No esperaba que nuestro primer beso fuese tan… intenso, pero, como dije, no me estoy quejando.
Zuko
El pulso de Katara y su respiración se sincronizan con los míos, se están volviendo erráticos.
Sus manos bajan por mi cuello, acariciándolo y luego sosteniendo mis hombros, enterrando sus dedos en mis músculos y sus uñas traspasan la tela de mi camisa.
El leve dolor trae un poco de realidad a la ensoñación del momento – lo hace mejor, significa que no estoy soñando.
Mi corazón continúan tronando como si tratase de escapar mi pecho y encontrar el de Katara y yo no hago nada para detenerlo; yo quiero perseguir los sentimientos de Katara.
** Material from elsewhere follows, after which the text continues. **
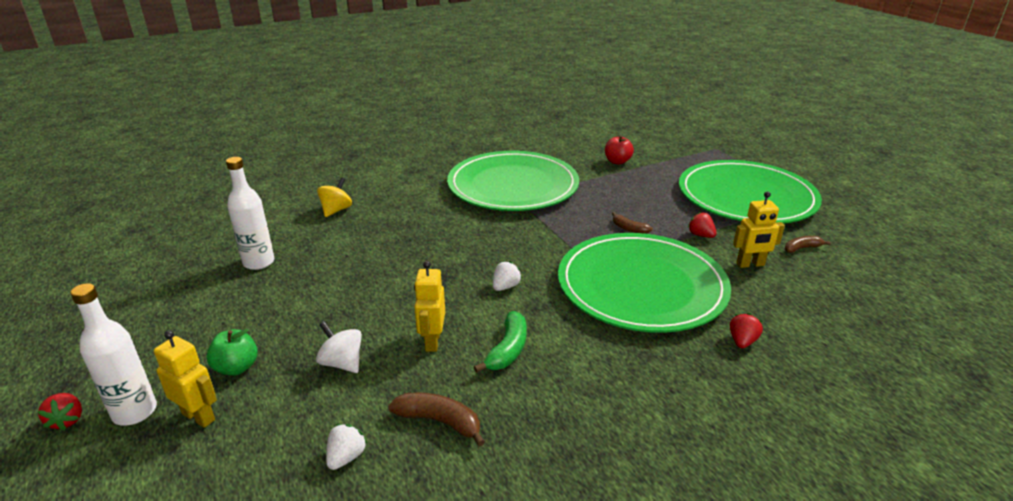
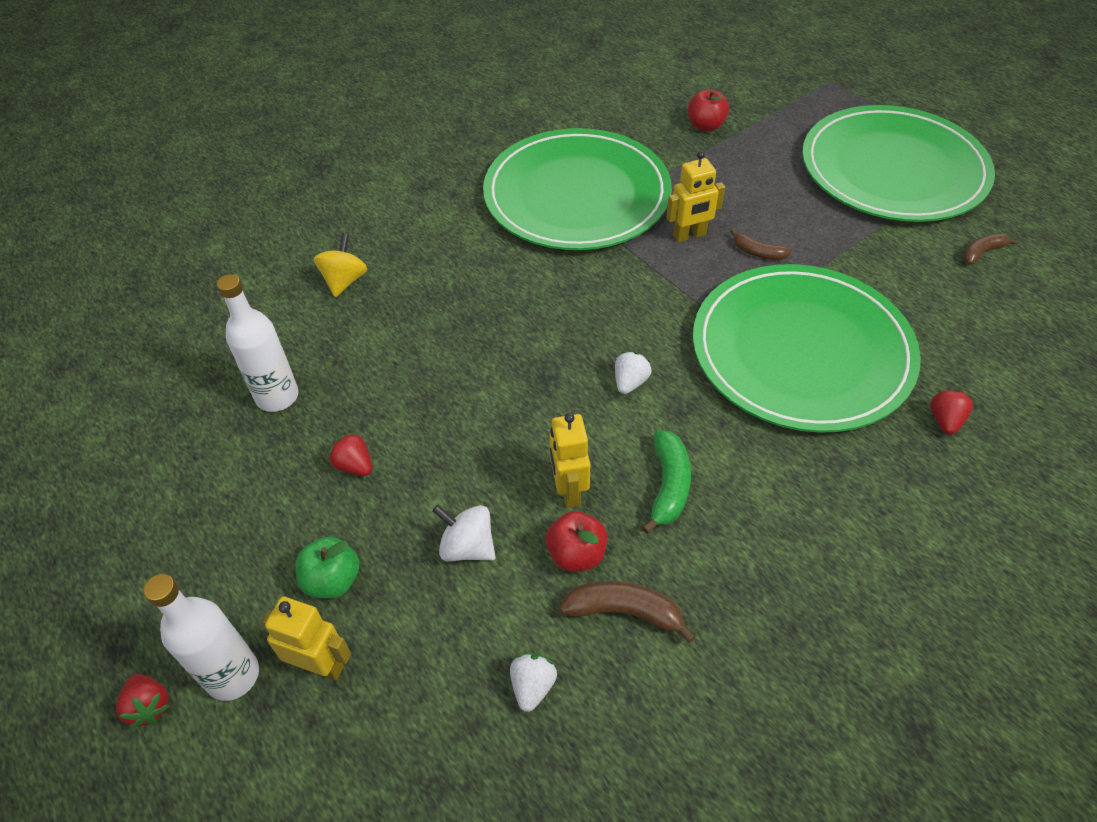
camera: 10 degrees left, 20 degrees up
(419, 380) = (576, 554): none -> red apple
(700, 235) = (852, 249): red strawberry -> red strawberry (354, 466)
(750, 264) = (926, 291): yellow robot -> yellow robot (689, 235)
Me gusta las sensaciones que despiertan en mí, la euforia, el amor.
Amor.
Katara.
Katara
Coloco mis manos en el pecho de Zuko… y lo empujo hacia atrás delicadamente, separándonos.
Él no intenta forzarse a sí mismo en mí.
“¿Pasa algo malo?” él pregunta con verdadera preocupación.
“No,” yo sonrío. “Creo que es por eso que deberíamos parar ahora, para evitar que las cosas escalen.”
Sus ojos se agrandan. “¡Oh, claro! ¡Lo siento!”
Mi risa suena un poco mareada, como si estuviera ebria. “No te disculpes.”
Mis manos sostienen su cara una vez más. “Pero, ¿ves? Te dije que te mostraría algo especial.”